Gibbs is in charge of supervising the approximately 75 adult volunteers who run the place.
Her days at the center are as surprising as the kids who walk in. “You can never predict the stability or crisis level of anyone walking in the door,” she says. A typical day at SMYRC, she says, is one where she has to “wear 20 hats, have 20 arms, and 20 eyes…. Everyone needs to get their needs met, and everyone has different needs.”
Gibbs says the biggest reward of working at SMYRC has been her realization that “youths can do whatever they set their minds to, given the opportunity.”
Recently, this sort of inspiration took root in Gibbs’ life as well. Having suffered from asthma since childhood, she became so inspired by the progress of her LGBTQQ youth she decided to take part in an Ironman competition. And this past summer, with full support from SMYRC youths and coworkers, plus seven years of training, she completed her goal.
“This place is such a part of me… I can’t even imagine not being here,” Gibbs says. “I’ve learned more from the youths here than anywhere else in my life.”
The Center for Intercultural
Organizing in Northeast Portland looks like the scene of a party. Amid bright walls painted in orange and yellow, chairs are covered in boxes of fresh pizza and bags overflowing with candy.
But Kayse Jama, the center’s 33-year-old executive director, wears a pressed gray suit and a serious expression. Jama, a Somali-born Muslim, founded the center four years ago to counter the Islamophobia he felt mounting around him after Sept. 11.
All that pizza is left over from a party to kick off a letter-writing campaign encouraging grassroots organizations throughout Oregon to fight two proposed statewide ballot initiatives. One initiative would cut funding for English-as-a second-language classes; the other would require local government to cooperate with federal immigration officials.

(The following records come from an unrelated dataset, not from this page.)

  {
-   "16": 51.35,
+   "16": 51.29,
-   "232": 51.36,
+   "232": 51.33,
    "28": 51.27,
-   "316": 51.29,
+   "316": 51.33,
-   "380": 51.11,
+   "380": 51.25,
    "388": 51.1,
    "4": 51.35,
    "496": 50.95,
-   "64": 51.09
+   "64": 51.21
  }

The center has 105 members, half of whom are immigrants or refugees. It encourages participation in community organizing and local government because, Jama says, “We believe that the people who are affected by the issues should take a leadership role to solve those issues. We facilitate and provide the trainings for them to organize cross-culturally, allowing the community members to take charge.”

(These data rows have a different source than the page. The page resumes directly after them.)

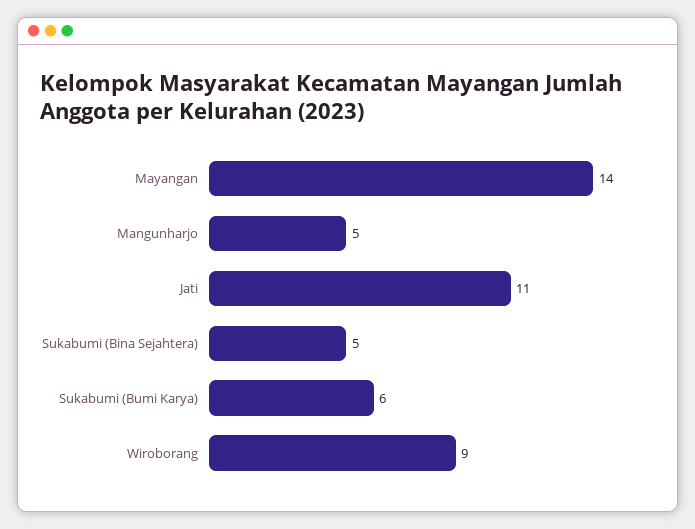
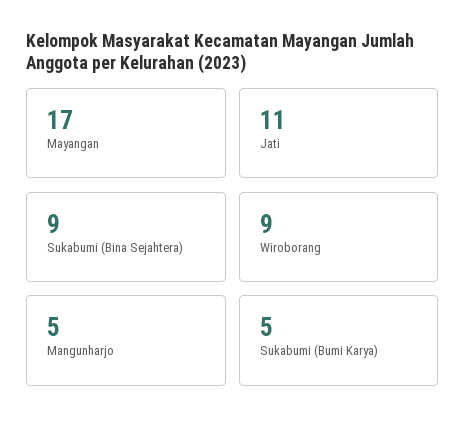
  {
-   "Mayangan": 14,
+   "Mayangan": 17,
    "Mangunharjo": 5,
    "Jati": 11,
-   "Sukabumi (Bina Sejahtera)": 5,
+   "Sukabumi (Bina Sejahtera)": 9,
-   "Sukabumi (Bumi Karya)": 6,
+   "Sukabumi (Bumi Karya)": 5,
    "Wiroborang": 9
  }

The issues Jama refers to—immigration reform, xenophobia and access to education—are familiar to him.
Jama left war-torn Somalia in 1998 and came to the United States, where he worked 12-hour days in San Diego without wages in exchange for room and board.
“I suddenly found myself a Black Muslim immigrant refugee in the US,” recalls Jama, who moved to Portland in 1999 because it was smaller and cheaper than San Diego and because he had a Somali friend here. “That didn’t give me a lot of space to feel empowered or respected. My goal is to prevent other immigrant-refugees from experiencing what I have seen and experienced.”
Jama encourages immigrants to become organizers and take free classes at the center to learn about civil engagement. The center is working with Oregon Action and Latino Network to create the Diversity and Civic Leadership Academy, where refugees, immigrants and people of color can learn leadership advocacy techniques plus the ins and outs of local government. The center’s yearlong academy will be an expansion of a six-week workshop already offered by the center.
“Portland is one of the whitest cities in the US,” Jama says. “Immigrants and refugees cannot survive alone, in our own ethnic groups. We provide a space where they can come together to organize and strategize to impact the issues that they are facing.”
FACT: Portland has an estimated 75,098 immigrants and refugees (about 14 percent of Portland’s population). The Center for Intercultural Organizing works with immigrants from 52 different countries.